** Given information follows **

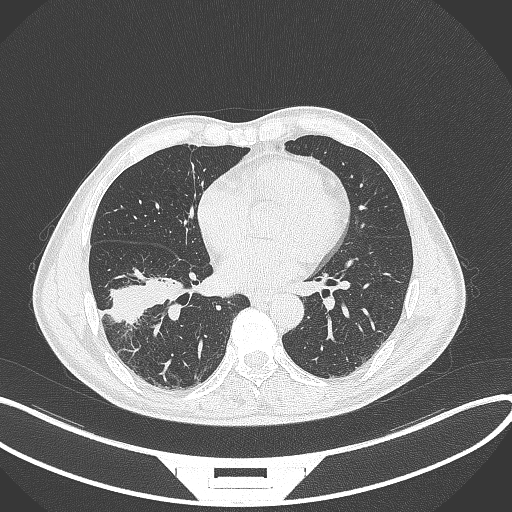
Chest CT, one axial slice. Slice 152 of 364 in the series (ordered by position). Reconstruction kernel B70f. Lung window (W 1500 / L -600 HU). 1 mm slice thickness. 512 × 512 image matrix, field of view 400 × 400 mm. Male patient, age 58 years. Case-level facts recorded for this patient, not image findings: clinical TNM (as recorded): T3 N0 M0; histopathological grade: G2.
Outlined on this slice (bounding box drawn by a radiologist):
- lung tumour (recorded histology: squamous cell carcinoma): box from (x=108, y=269) to (x=187, y=326) px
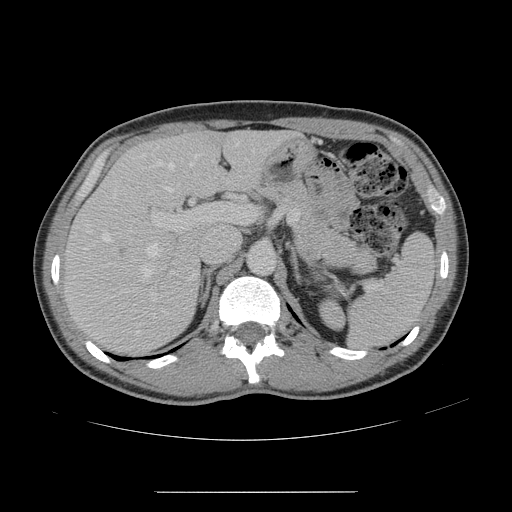
Contrast-enhanced abdominal CT, one axial slice. Slice 93 of 178 in the series (ordered by position). 120 kVp. Intravenous contrast given. Soft-tissue window (W 400 / L 40 HU). 512 × 512 image matrix. From the clinical record (not read from this slice): patient: male, age 41 years at operation; diagnosis: colorectal cancer liver metastases, imaged before liver resection; multiple liver metastases: yes; largest metastasis: 2.4 cm; disease in both lobes: no.
Annotated regions visible in this slice (outlined manually by an expert reader):
- hepatic veins: bounding box <102,154,197,280> (left, top, right, bottom; pixels)
- liver: <67,131,287,352>
- planned liver remnant (the part of the liver to remain after resection): <148,131,287,193>
- portal vein (with intrahepatic branches): <152,204,256,274>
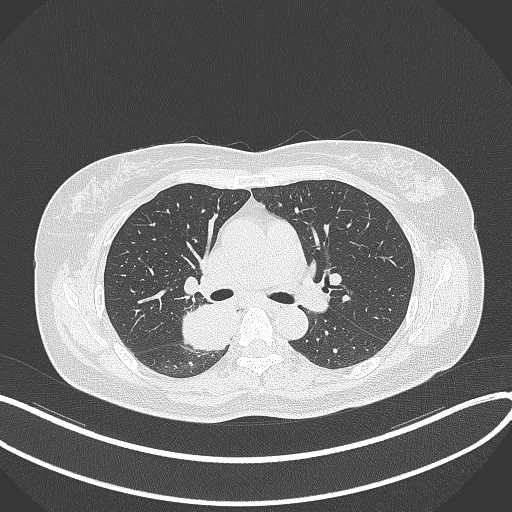
Chest CT, one axial slice; position 222 of 331 along the scan axis; lung window (W 1500 / L -600 HU); 1 mm slice thickness; 512 × 512 image matrix, field of view 400 × 400 mm. Female patient, age 54 years. Case-level facts recorded for this patient, not image findings: clinical TNM (as recorded): T4 N0 M0.
Outlined on this slice (bounding box drawn by a radiologist):
- lung tumour (recorded histology: adenocarcinoma): bounding box <181,303,238,354> (left, top, right, bottom; pixels)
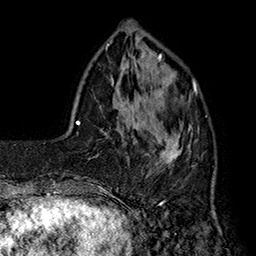
Breast MRI (dynamic contrast-enhanced), one axial slice; slice 46 of 160 in the series (ordered by position); cropped to one breast; dynamic contrast-enhanced series, time point 2 of 7 at this slice position (early post-contrast); 1.5 T; TE 2.8 ms, TR 5.4 ms; 1 mm slice thickness; 256 × 256 image matrix, field of view 180 × 180 mm. Female patient.
Annotated regions visible in this slice (semi-automatically segmented with operator editing):
- enhancing-tissue mask used for the functional tumour volume (all voxels passing the contrast-enhancement thresholds inside the analysis volume; usually the tumour): bounding box (x1, y1, x2, y2) in pixels: (141, 80, 199, 177)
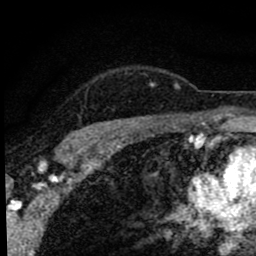
Breast MRI (dynamic contrast-enhanced), one axial slice. Position 68 of 80 along the scan axis. Cropped to one breast. Dynamic contrast-enhanced series, time point 2 of 8 at this slice position (early post-contrast). 1.5 T. TE 2.8 ms, TR 7.2 ms. 2 mm slice thickness. 256 × 256 image matrix. Female patient.
Annotated regions visible in this slice (semi-automatically segmented with operator editing):
- enhancing-tissue mask used for the functional tumour volume (all voxels passing the contrast-enhancement thresholds inside the analysis volume; usually the tumour): bounding box [x1, y1, x2, y2] px = [70, 73, 180, 137]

** End of Given information **

What you have to do ▸ From the data above, state how many lines contain the string "functional", offering no other words.

Your solution ▸ 2